Segment Open

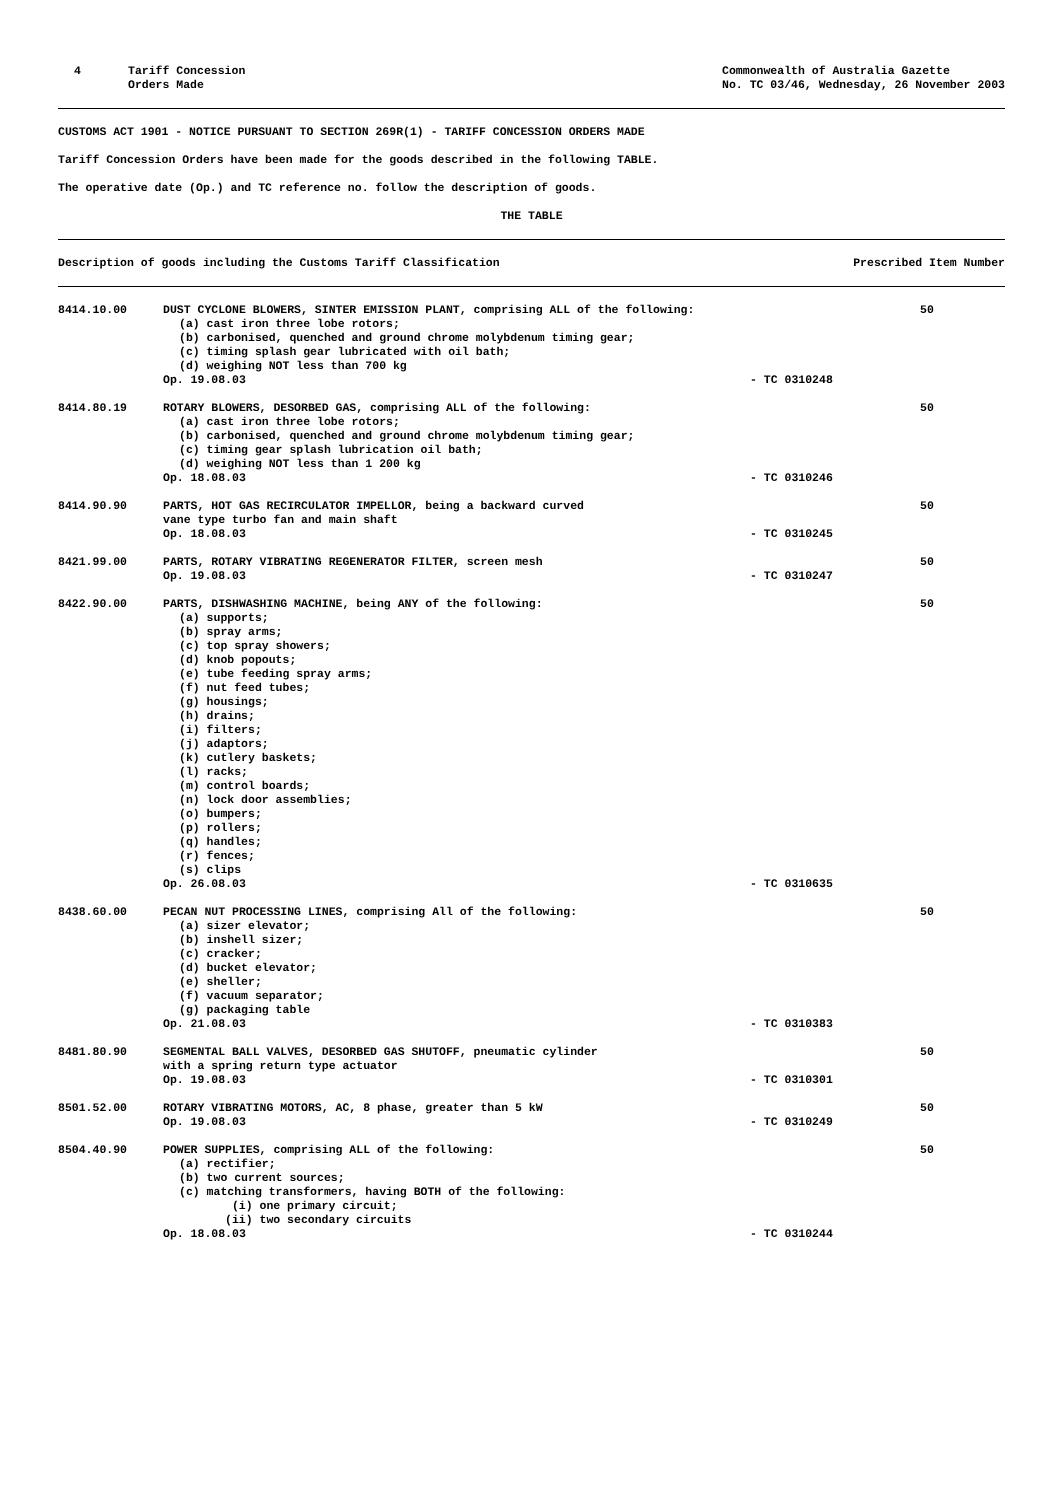4 Tariff Concession
Orders Made
Commonwealth of Australia Gazette
No. TC 03/46, Wednesday, 26 November 2003
CUSTOMS ACT 1901 - NOTICE PURSUANT TO SECTION 269R(1) - TARIFF CONCESSION ORDERS MADE
Tariff Concession Orders have been made for the goods described in the following TABLE.
The operative date (Op.) and TC reference no. follow the description of goods.
THE TABLE
Description of goods including the Customs Tariff Classification Prescribed Item Number
| 8414.10.00 | DUST CYCLONE BLOWERS, SINTER EMISSION PLANT, comprising ALL of the following: (a) cast iron three lobe rotors; (b) carbonised, quenched and ground chrome molybdenum timing gear; (c) timing splash gear lubricated with oil bath; (d) weighing NOT less than 700 kg Op. 19.08.03 | - TC 0310248 | 50 |
| 8414.80.19 | ROTARY BLOWERS, DESORBED GAS, comprising ALL of the following: (a) cast iron three lobe rotors; (b) carbonised, quenched and ground chrome molybdenum timing gear; (c) timing gear splash lubrication oil bath; (d) weighing NOT less than 1 200 kg Op. 18.08.03 | - TC 0310246 | 50 |
| 8414.90.90 | PARTS, HOT GAS RECIRCULATOR IMPELLOR, being a backward curved vane type turbo fan and main shaft Op. 18.08.03 | - TC 0310245 | 50 |
| 8421.99.00 | PARTS, ROTARY VIBRATING REGENERATOR FILTER, screen mesh Op. 19.08.03 | - TC 0310247 | 50 |
| 8422.90.00 | PARTS, DISHWASHING MACHINE, being ANY of the following: (a) supports; (b) spray arms; (c) top spray showers; (d) knob popouts; (e) tube feeding spray arms; (f) nut feed tubes; (g) housings; (h) drains; (i) filters; (j) adaptors; (k) cutlery baskets; (l) racks; (m) control boards; (n) lock door assemblies; (o) bumpers; (p) rollers; (q) handles; (r) fences; (s) clips Op. 26.08.03 | - TC 0310635 | 50 |
| 8438.60.00 | PECAN NUT PROCESSING LINES, comprising All of the following: (a) sizer elevator; (b) inshell sizer; (c) cracker; (d) bucket elevator; (e) sheller; (f) vacuum separator; (g) packaging table Op. 21.08.03 | - TC 0310383 | 50 |
| 8481.80.90 | SEGMENTAL BALL VALVES, DESORBED GAS SHUTOFF, pneumatic cylinder with a spring return type actuator Op. 19.08.03 | - TC 0310301 | 50 |
| 8501.52.00 | ROTARY VIBRATING MOTORS, AC, 8 phase, greater than 5 kW Op. 19.08.03 | - TC 0310249 | 50 |
| 8504.40.90 | POWER SUPPLIES, comprising ALL of the following: (a) rectifier; (b) two current sources; (c) matching transformers, having BOTH of the following: (i) one primary circuit; (ii) two secondary circuits Op. 18.08.03 | - TC 0310244 | 50 |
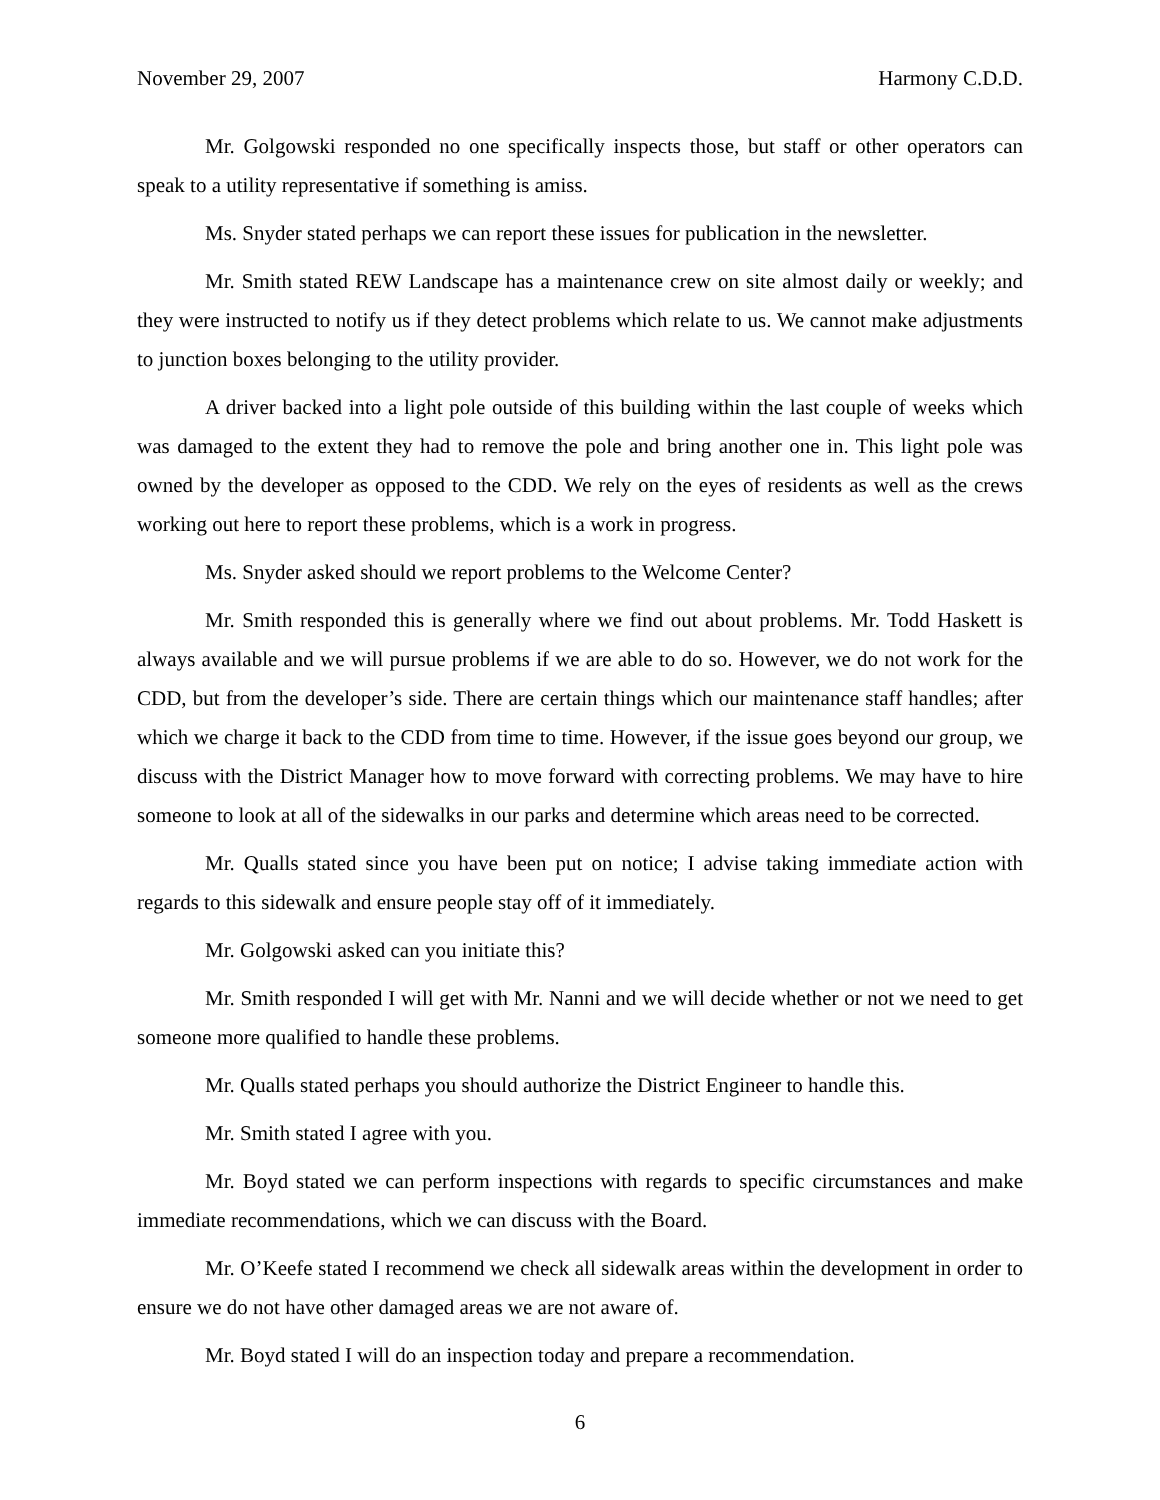November 29, 2007 Harmony C.D.D.
Mr. Golgowski responded no one specifically inspects those, but staff or other operators can speak to a utility representative if something is amiss.
Ms. Snyder stated perhaps we can report these issues for publication in the newsletter.
Mr. Smith stated REW Landscape has a maintenance crew on site almost daily or weekly; and they were instructed to notify us if they detect problems which relate to us. We cannot make adjustments to junction boxes belonging to the utility provider.
A driver backed into a light pole outside of this building within the last couple of weeks which was damaged to the extent they had to remove the pole and bring another one in. This light pole was owned by the developer as opposed to the CDD. We rely on the eyes of residents as well as the crews working out here to report these problems, which is a work in progress.
Ms. Snyder asked should we report problems to the Welcome Center?
Mr. Smith responded this is generally where we find out about problems. Mr. Todd Haskett is always available and we will pursue problems if we are able to do so. However, we do not work for the CDD, but from the developer’s side. There are certain things which our maintenance staff handles; after which we charge it back to the CDD from time to time. However, if the issue goes beyond our group, we discuss with the District Manager how to move forward with correcting problems. We may have to hire someone to look at all of the sidewalks in our parks and determine which areas need to be corrected.
Mr. Qualls stated since you have been put on notice; I advise taking immediate action with regards to this sidewalk and ensure people stay off of it immediately.
Mr. Golgowski asked can you initiate this?
Mr. Smith responded I will get with Mr. Nanni and we will decide whether or not we need to get someone more qualified to handle these problems.
Mr. Qualls stated perhaps you should authorize the District Engineer to handle this.
Mr. Smith stated I agree with you.
Mr. Boyd stated we can perform inspections with regards to specific circumstances and make immediate recommendations, which we can discuss with the Board.
Mr. O’Keefe stated I recommend we check all sidewalk areas within the development in order to ensure we do not have other damaged areas we are not aware of.
Mr. Boyd stated I will do an inspection today and prepare a recommendation.
6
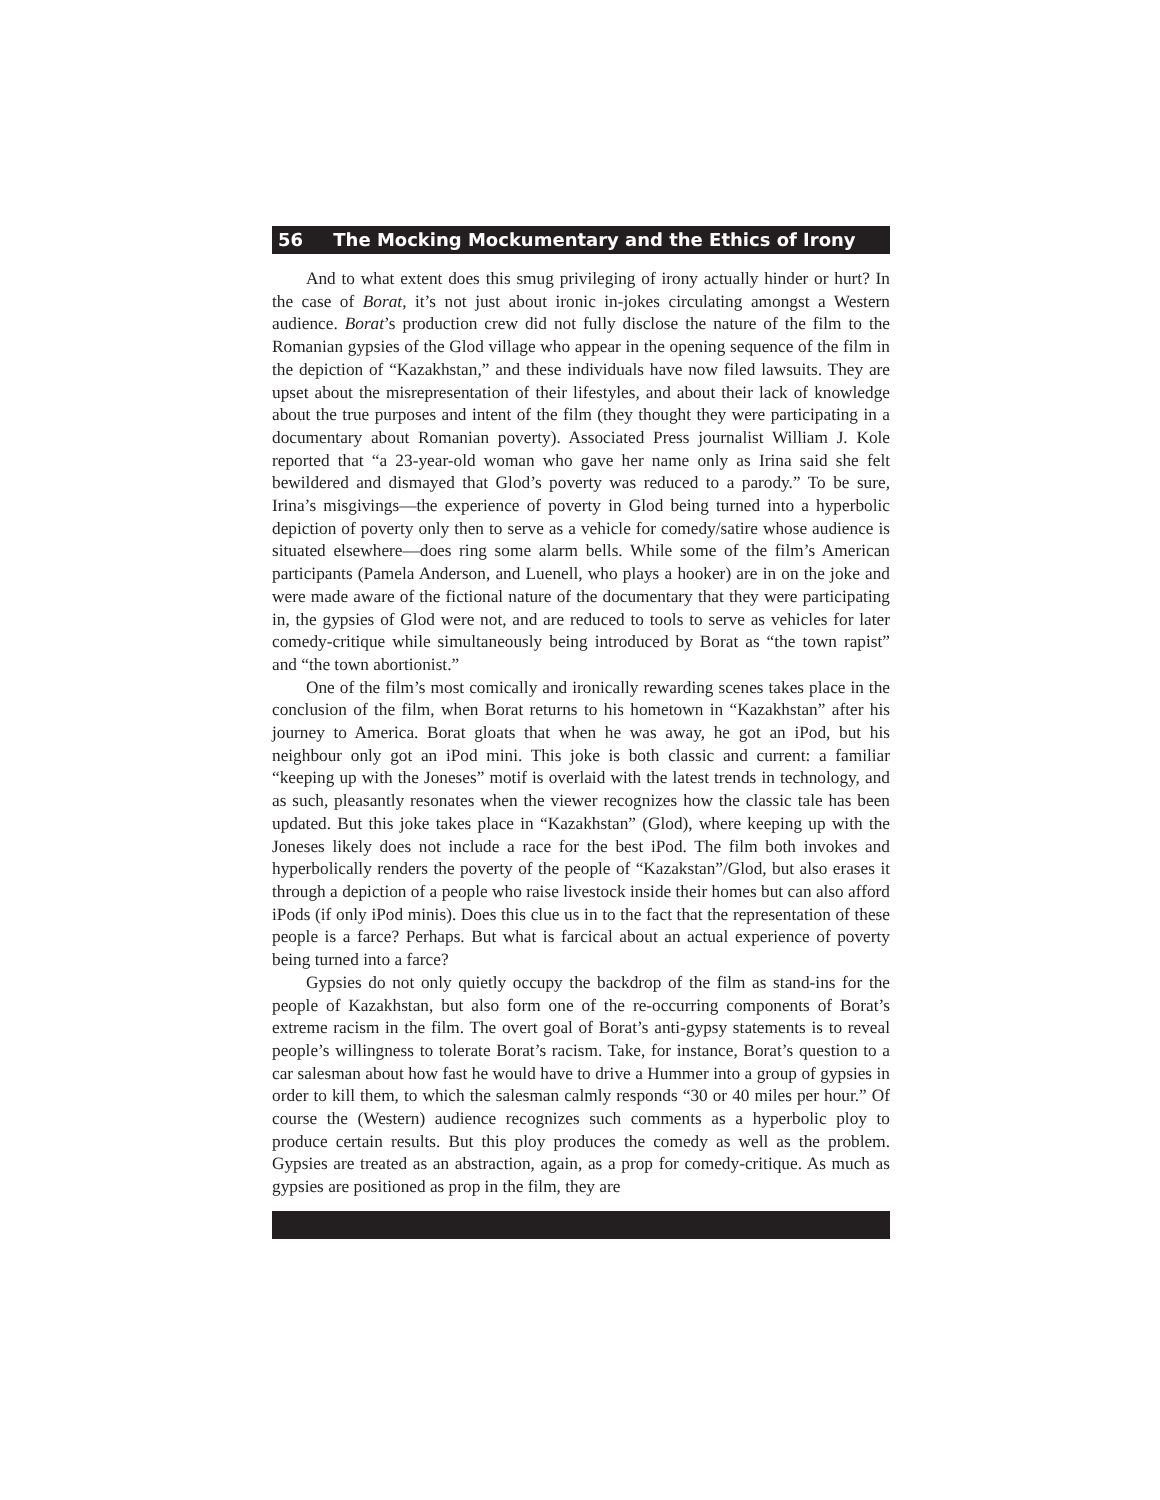56 The Mocking Mockumentary and the Ethics of Irony
And to what extent does this smug privileging of irony actually hinder or hurt? In the case of Borat, it’s not just about ironic in-jokes circulating amongst a Western audience. Borat’s production crew did not fully disclose the nature of the film to the Romanian gypsies of the Glod village who appear in the opening sequence of the film in the depiction of “Kazakhstan,” and these individuals have now filed lawsuits. They are upset about the misrepresentation of their lifestyles, and about their lack of knowledge about the true purposes and intent of the film (they thought they were participating in a documentary about Romanian poverty). Associated Press journalist William J. Kole reported that “a 23-year-old woman who gave her name only as Irina said she felt bewildered and dismayed that Glod’s poverty was reduced to a parody.” To be sure, Irina’s misgivings—the experience of poverty in Glod being turned into a hyperbolic depiction of poverty only then to serve as a vehicle for comedy/satire whose audience is situated elsewhere—does ring some alarm bells. While some of the film’s American participants (Pamela Anderson, and Luenell, who plays a hooker) are in on the joke and were made aware of the fictional nature of the documentary that they were participating in, the gypsies of Glod were not, and are reduced to tools to serve as vehicles for later comedy-critique while simultaneously being introduced by Borat as “the town rapist” and “the town abortionist.”
One of the film’s most comically and ironically rewarding scenes takes place in the conclusion of the film, when Borat returns to his hometown in “Kazakhstan” after his journey to America. Borat gloats that when he was away, he got an iPod, but his neighbour only got an iPod mini. This joke is both classic and current: a familiar “keeping up with the Joneses” motif is overlaid with the latest trends in technology, and as such, pleasantly resonates when the viewer recognizes how the classic tale has been updated. But this joke takes place in “Kazakhstan” (Glod), where keeping up with the Joneses likely does not include a race for the best iPod. The film both invokes and hyperbolically renders the poverty of the people of “Kazakstan”/Glod, but also erases it through a depiction of a people who raise livestock inside their homes but can also afford iPods (if only iPod minis). Does this clue us in to the fact that the representation of these people is a farce? Perhaps. But what is farcical about an actual experience of poverty being turned into a farce?
Gypsies do not only quietly occupy the backdrop of the film as stand-ins for the people of Kazakhstan, but also form one of the re-occurring components of Borat’s extreme racism in the film. The overt goal of Borat’s anti-gypsy statements is to reveal people’s willingness to tolerate Borat’s racism. Take, for instance, Borat’s question to a car salesman about how fast he would have to drive a Hummer into a group of gypsies in order to kill them, to which the salesman calmly responds “30 or 40 miles per hour.” Of course the (Western) audience recognizes such comments as a hyperbolic ploy to produce certain results. But this ploy produces the comedy as well as the problem. Gypsies are treated as an abstraction, again, as a prop for comedy-critique. As much as gypsies are positioned as prop in the film, they are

Segment Closed

WHAT YOU ARE ASKED TO DO:
Extract every line above that contains the word "weighing".

EXPECTED ANSWER:
| 8414.10.00 | DUST CYCLONE BLOWERS, SINTER EMISSION PLANT, comprising ALL of the following: (a) cast iron three lobe rotors; (b) carbonised, quenched and ground chrome molybdenum timing gear; (c) timing splash gear lubricated with oil bath; (d) weighing NOT less than 700 kg Op. 19.08.03 | - TC 0310248 | 50 |
| 8414.80.19 | ROTARY BLOWERS, DESORBED GAS, comprising ALL of the following: (a) cast iron three lobe rotors; (b) carbonised, quenched and ground chrome molybdenum timing gear; (c) timing gear splash lubrication oil bath; (d) weighing NOT less than 1 200 kg Op. 18.08.03 | - TC 0310246 | 50 |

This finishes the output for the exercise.